W3C home > Mailing lists > Public > whatwg@whatwg.org > May 2012

[whatwg] Editorial: ASCII case-insensitive string comparison

From: Řistein E. Andersen <liszt@coq.no>
Date: Sat, 12 May 2012 13:47:02 +0100
To: whatwg@whatwg.org
Message-Id: <CC2C2532-FA1E-45BA-91F2-153FEFA2CBFB@coq.no>
When I read Anne van Kesteren's Encoding specification recently, I came across the following definition, borrowed from HTML5:

> Comparing two strings in an ASCII case-insensitive manner means comparing them exactly, code point for code point, except that the characters in the range U+0041 to U+005A (i.e. LATIN CAPITAL LETTER A to LATIN CAPITAL LETTER Z) and the corresponding characters in the range U+0061 to U+007A (i.e. LATIN SMALL LETTER A to LATIN SMALL LETTER Z) are considered to also match.

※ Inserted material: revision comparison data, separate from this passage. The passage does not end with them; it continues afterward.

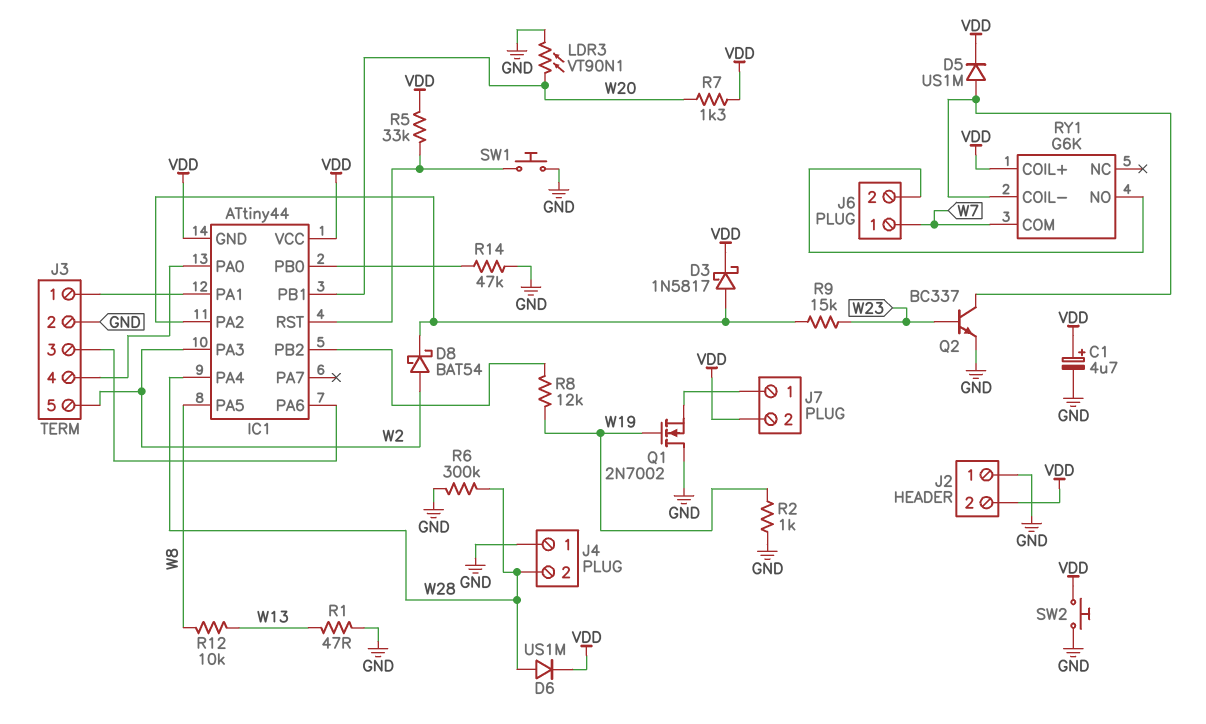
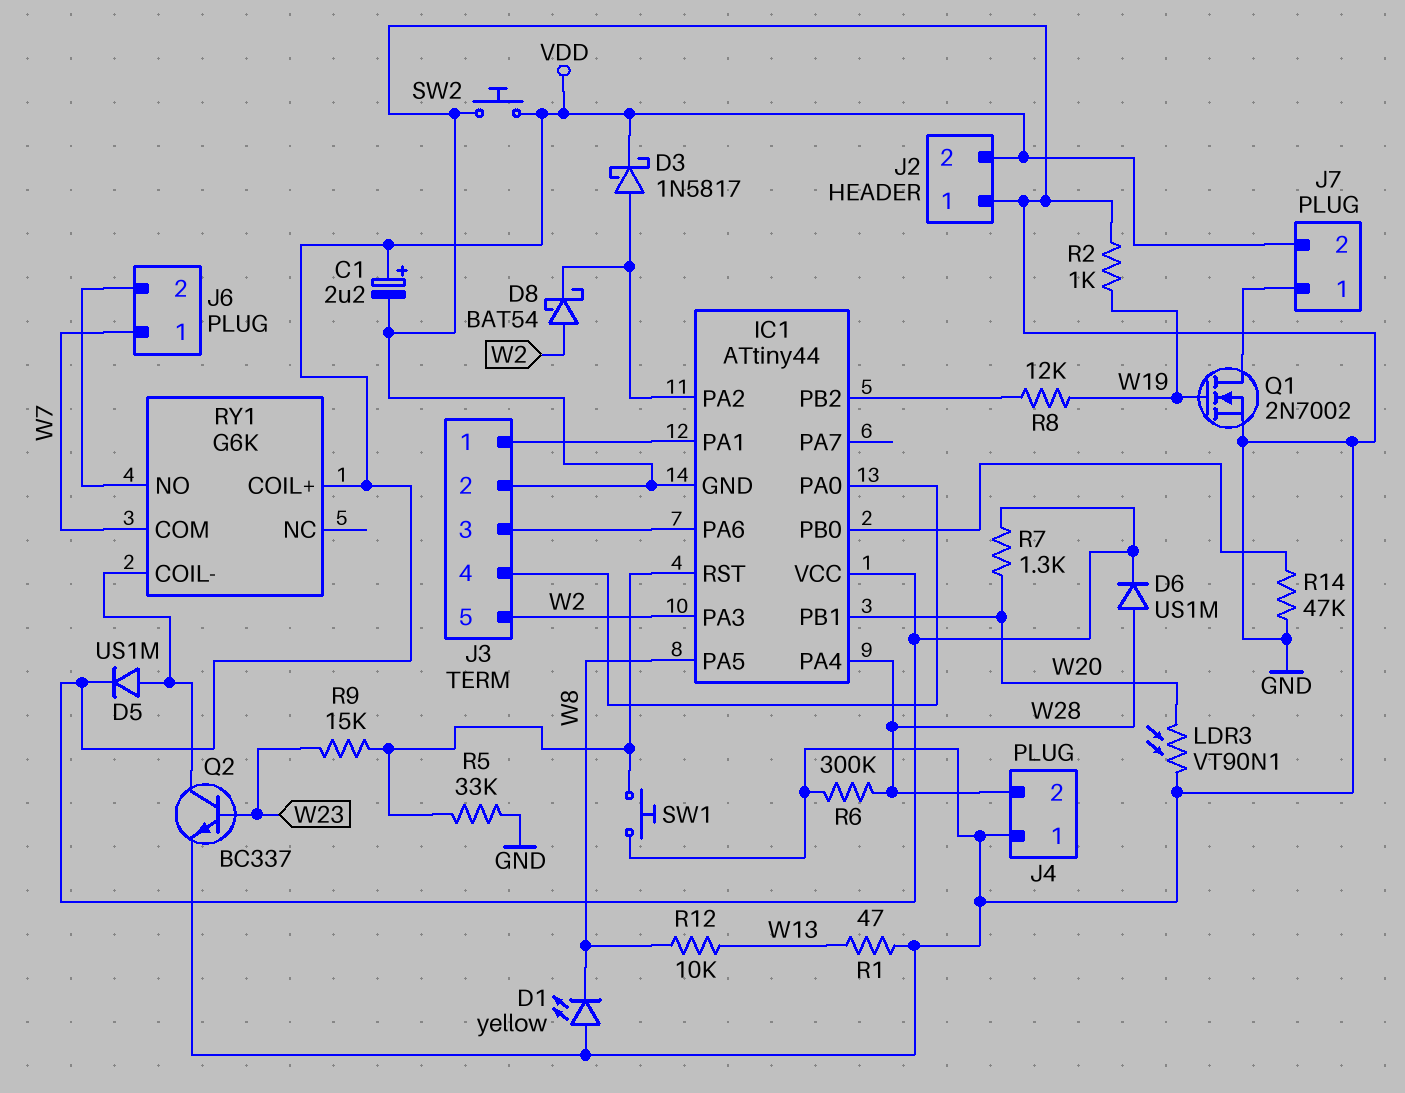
C1: 4.7uF (plus VDD, minus GND) -> 2.2uF (plus VDD, minus GND)
D1: none -> LED yellow (A GND, K W8)
IC1 pin GND: VDD -> GND
Q1: NMOS 2N7002 (G W19, D GND, S J7/1) -> NMOS 2N7002 (G W19, D J7/1, S GND)
R5: 33k (IC1/RST, VDD) -> 33k (GND, IC1/RST)
R9: 15k (IC1/PA2, W23) -> 15k (IC1/RST, W23)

The construction ‘are considered to also match’ seems awkward here since the intended meaning is clearly not that the characters match in addition to doing something else like in ‘I don’t just want you to laugh but to also sing along’ or ‘our face/tongue system allow[s] us to talk and eat—but also to sing and act’.

The most natural place for ‘also’ is probably in front of ‘considered’ (yielding ‘are also considered to match’).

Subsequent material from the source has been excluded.